## SET TASK
Reproduce every line of the records below word for word, leaving out the pictures.

Records of where elements appear
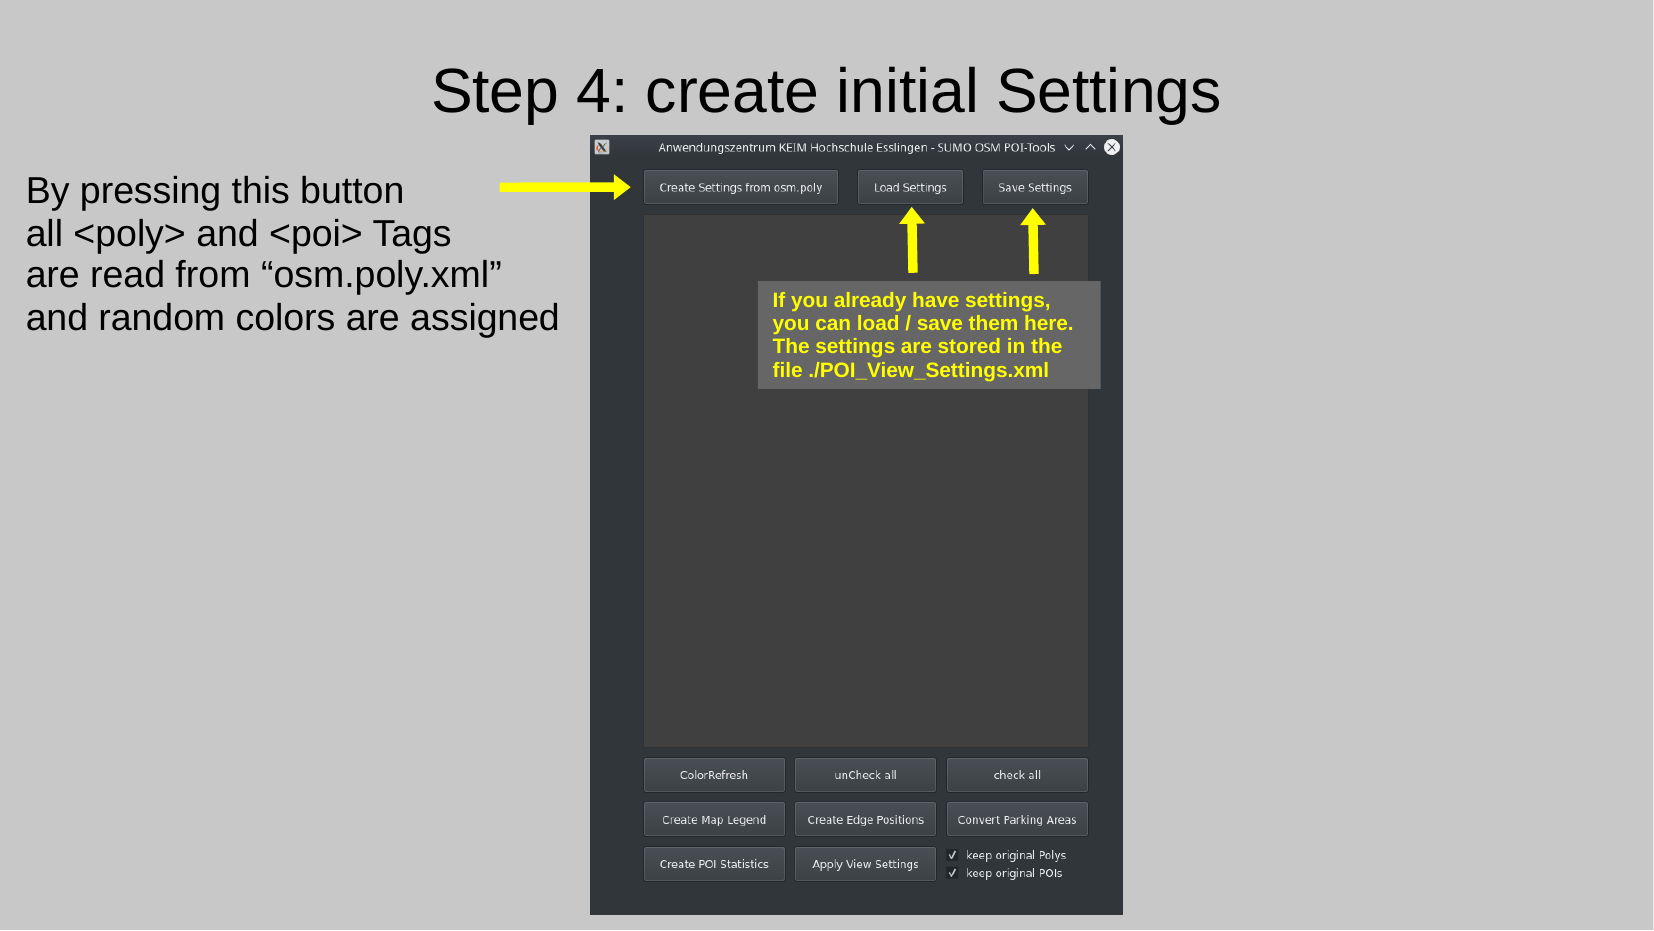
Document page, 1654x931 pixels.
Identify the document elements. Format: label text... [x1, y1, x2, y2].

picture [590, 135, 1123, 915]
title Step 4: create initial Settings [82, 37, 1571, 146]
text_box By pressing this button all <poly> and <poi> Tags are read from “osm.poly.xml” and random colors are assigned [11, 162, 583, 430]
text_box If you already have settings, you can load / save them here. The settings are stored in the file ./POI_View_Settings.xml [757, 281, 1101, 389]
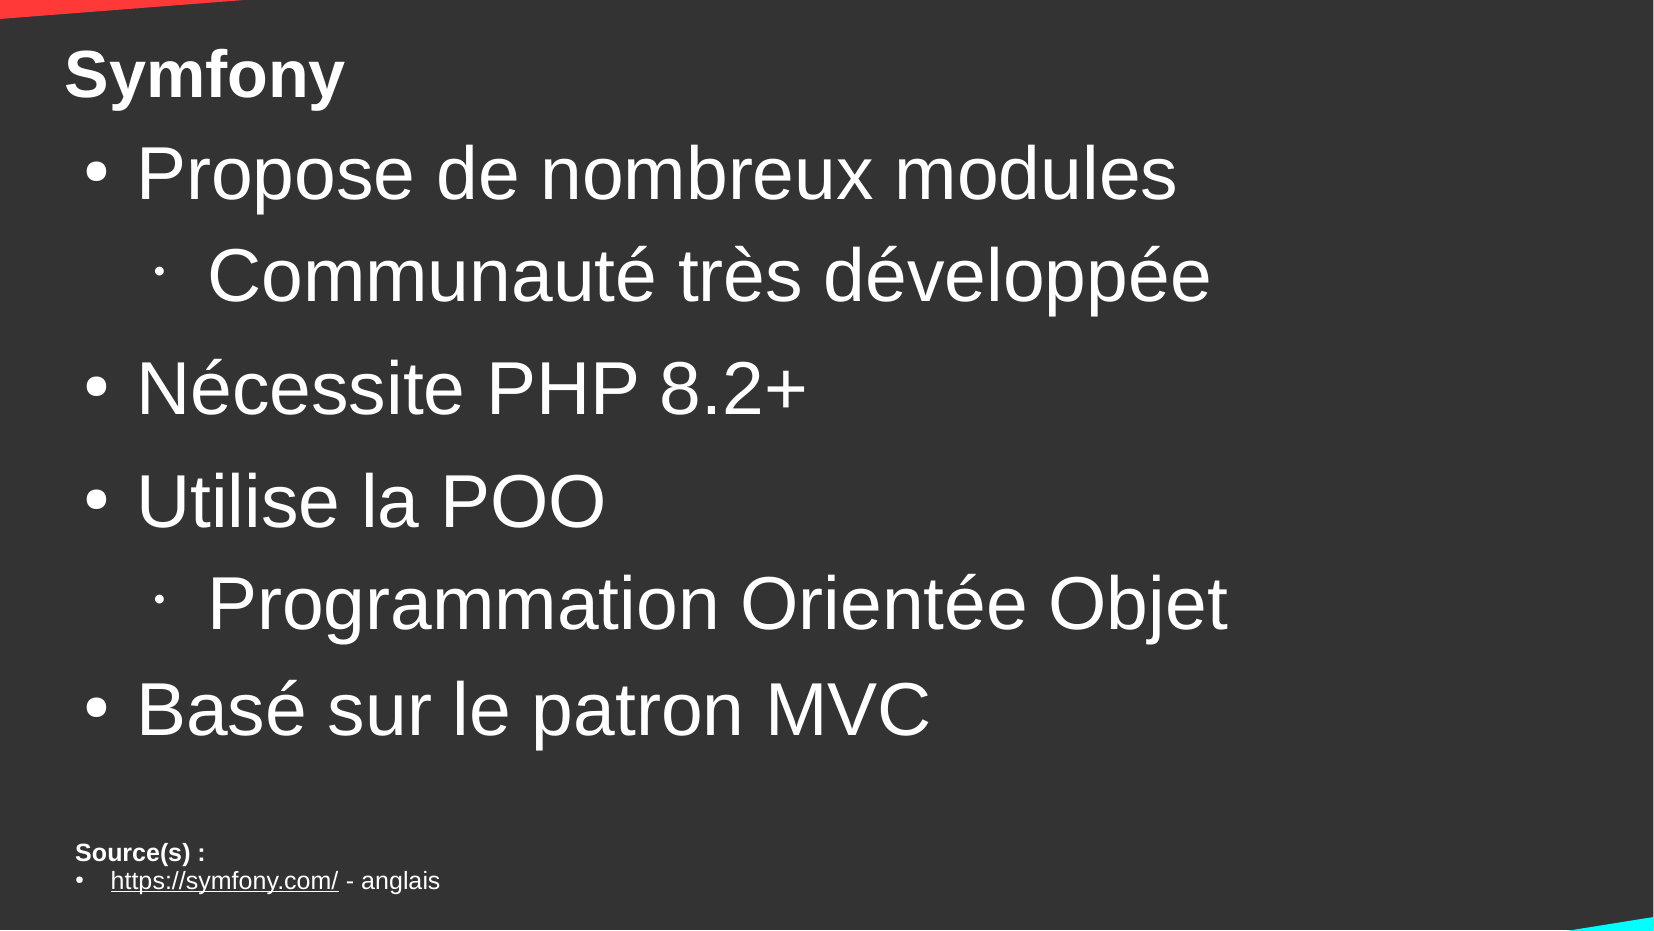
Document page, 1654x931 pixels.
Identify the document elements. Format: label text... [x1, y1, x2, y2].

list Propose de nombreux modules Communauté très développée Nécessite PHP 8.2+ Utilise la POO Programmation Orientée Objet Basé sur le patron MVC [65, 131, 1544, 793]
text_box [1566, 916, 1654, 931]
text_box Source(s) : https://symfony.com/ - anglais [60, 793, 1546, 903]
title Symfony [64, 37, 1365, 113]
text_box [0, 0, 245, 19]
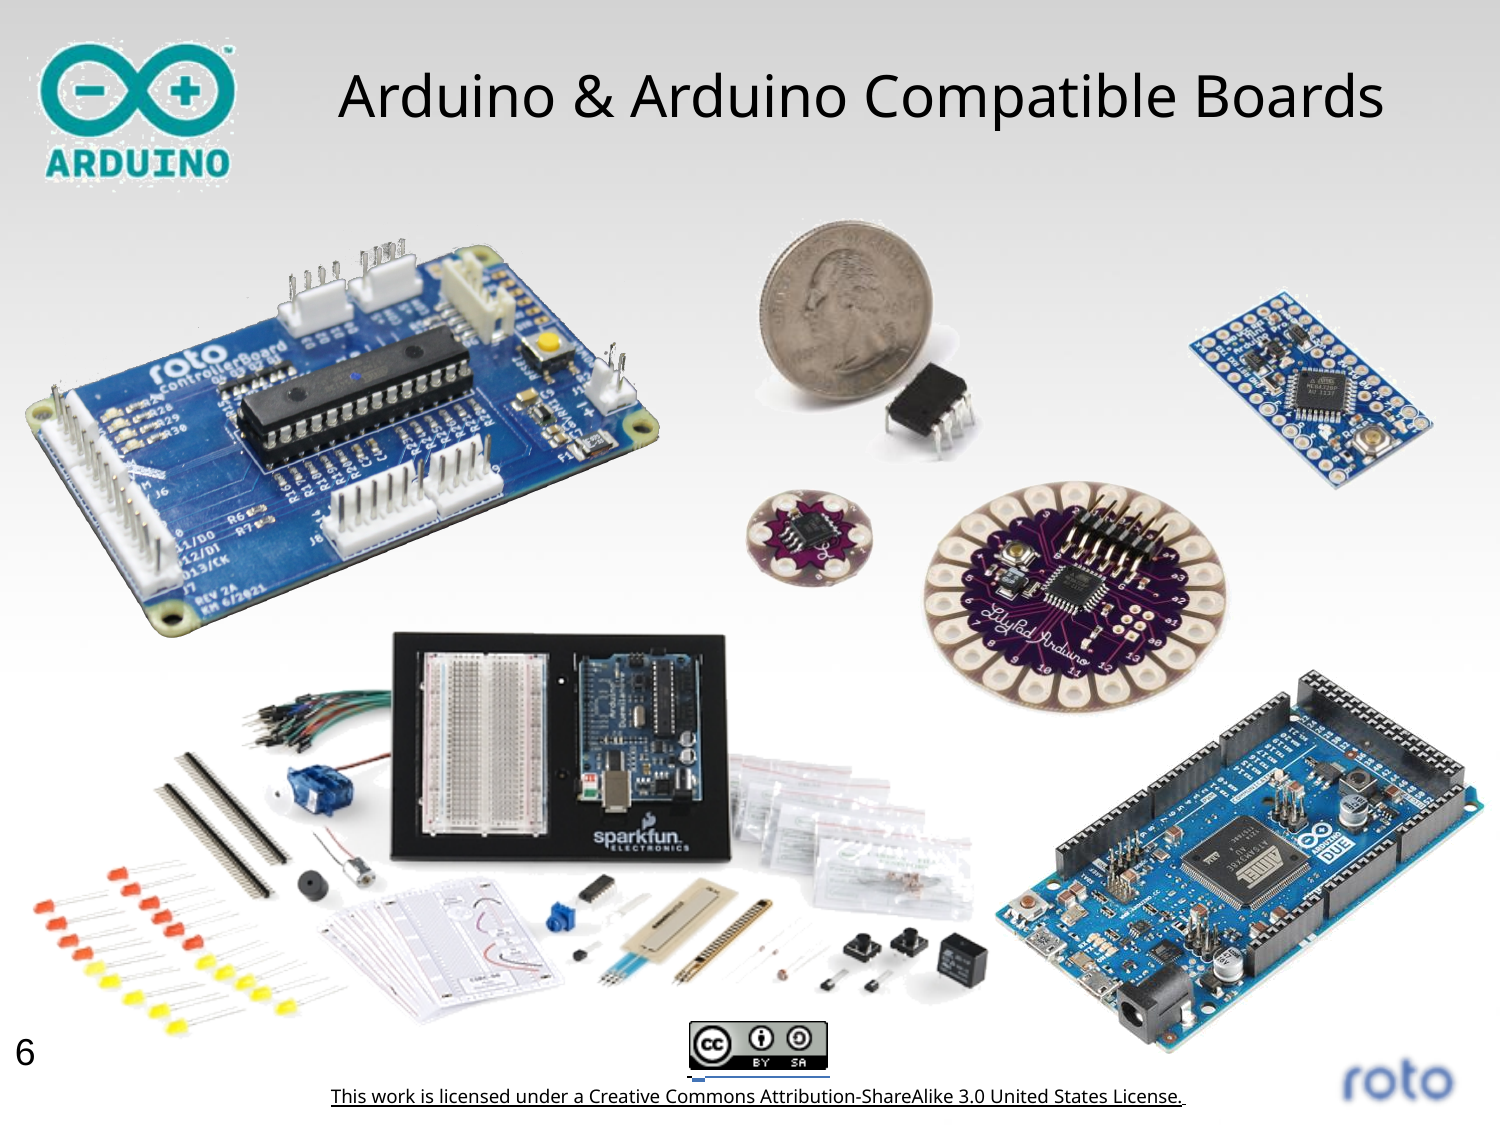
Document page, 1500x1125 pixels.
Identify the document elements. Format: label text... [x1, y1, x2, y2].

picture [0, 0, 1500, 1125]
title Arduino & Arduino Compatible Boards [246, 0, 1500, 188]
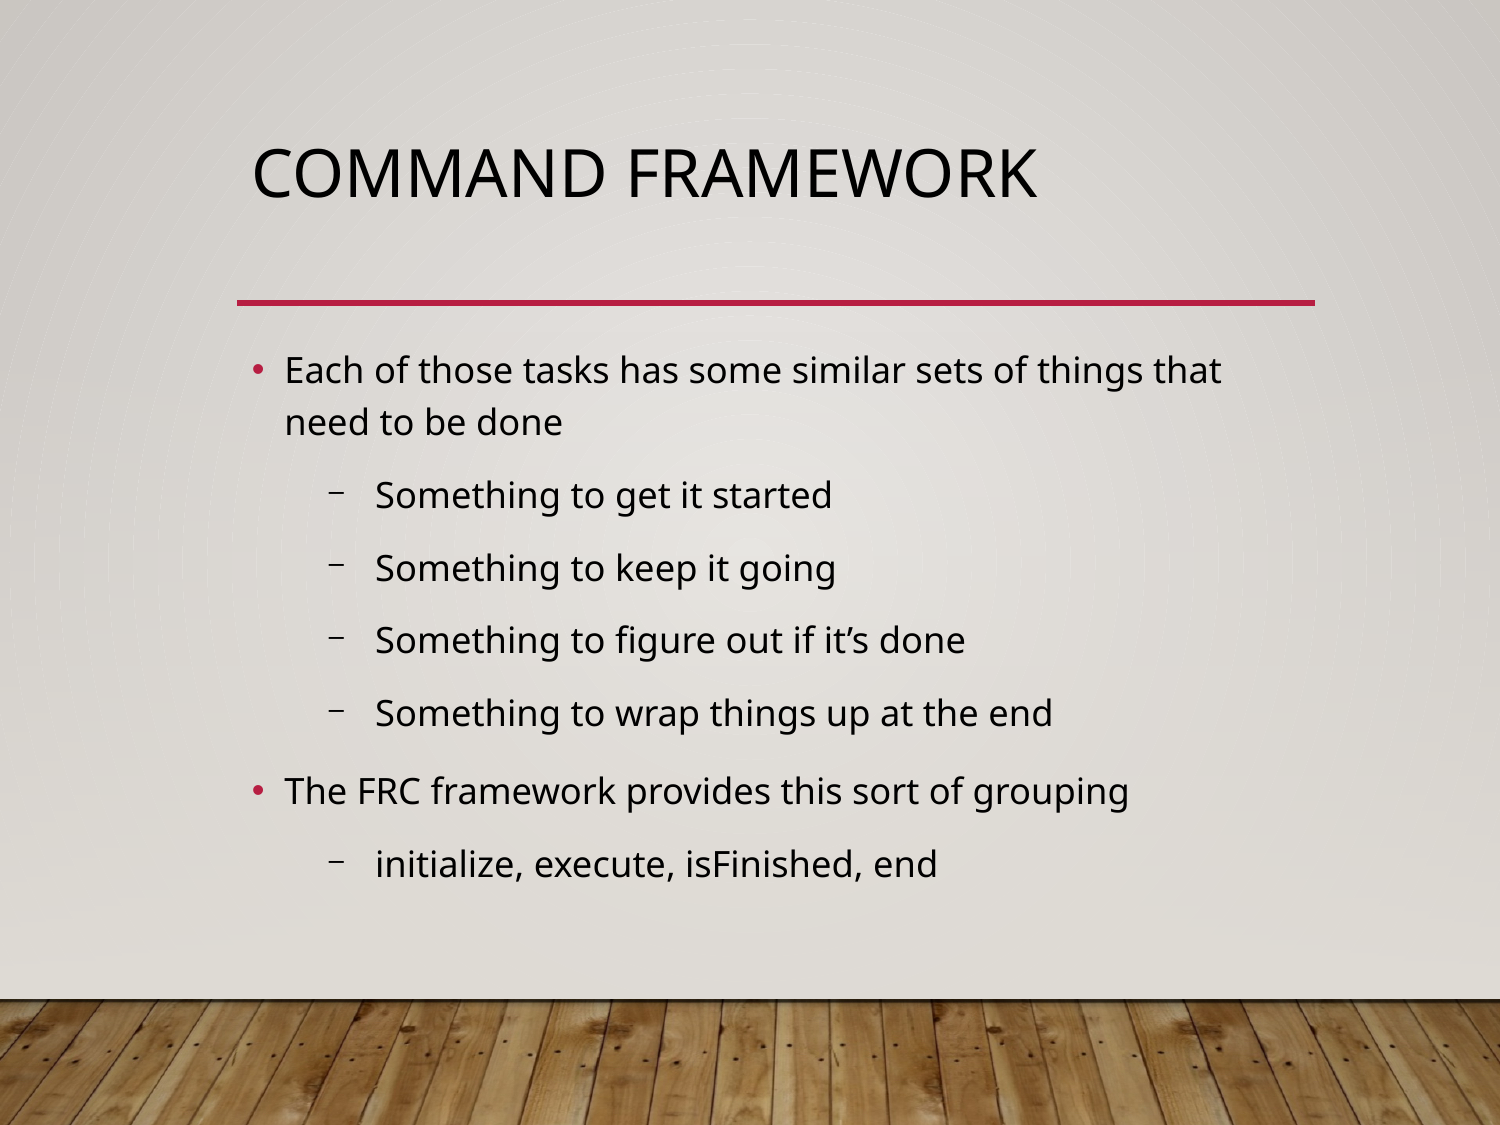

## SOLUTION BELOW
Document page, 1654x931 pixels.
Identify the document elements. Format: label text... [x1, y1, x2, y2].

picture [590, 135, 1123, 915]
title Step 4: create initial Settings [82, 37, 1571, 146]
text_box By pressing this button all <poly> and <poi> Tags are read from “osm.poly.xml” and random colors are assigned [11, 162, 583, 430]
text_box If you already have settings, you can load / save them here. The settings are stored in the file ./POI_View_Settings.xml [757, 281, 1101, 389]
Document page, 1654x931 pixels.
Identify the document elements. Format: label text... [x1, y1, x2, y2].

list Propose de nombreux modules Communauté très développée Nécessite PHP 8.2+ Utilise la POO Programmation Orientée Objet Basé sur le patron MVC [65, 131, 1544, 793]
text_box [1566, 916, 1654, 931]
text_box Source(s) : https://symfony.com/ - anglais [60, 793, 1546, 903]
title Symfony [64, 37, 1365, 113]
text_box [0, 0, 245, 19]
Document page, 1500x1125 pixels.
Identify the document elements. Format: label text... [x1, y1, x2, y2].

picture [0, 0, 1500, 1125]
title Arduino & Arduino Compatible Boards [246, 0, 1500, 188]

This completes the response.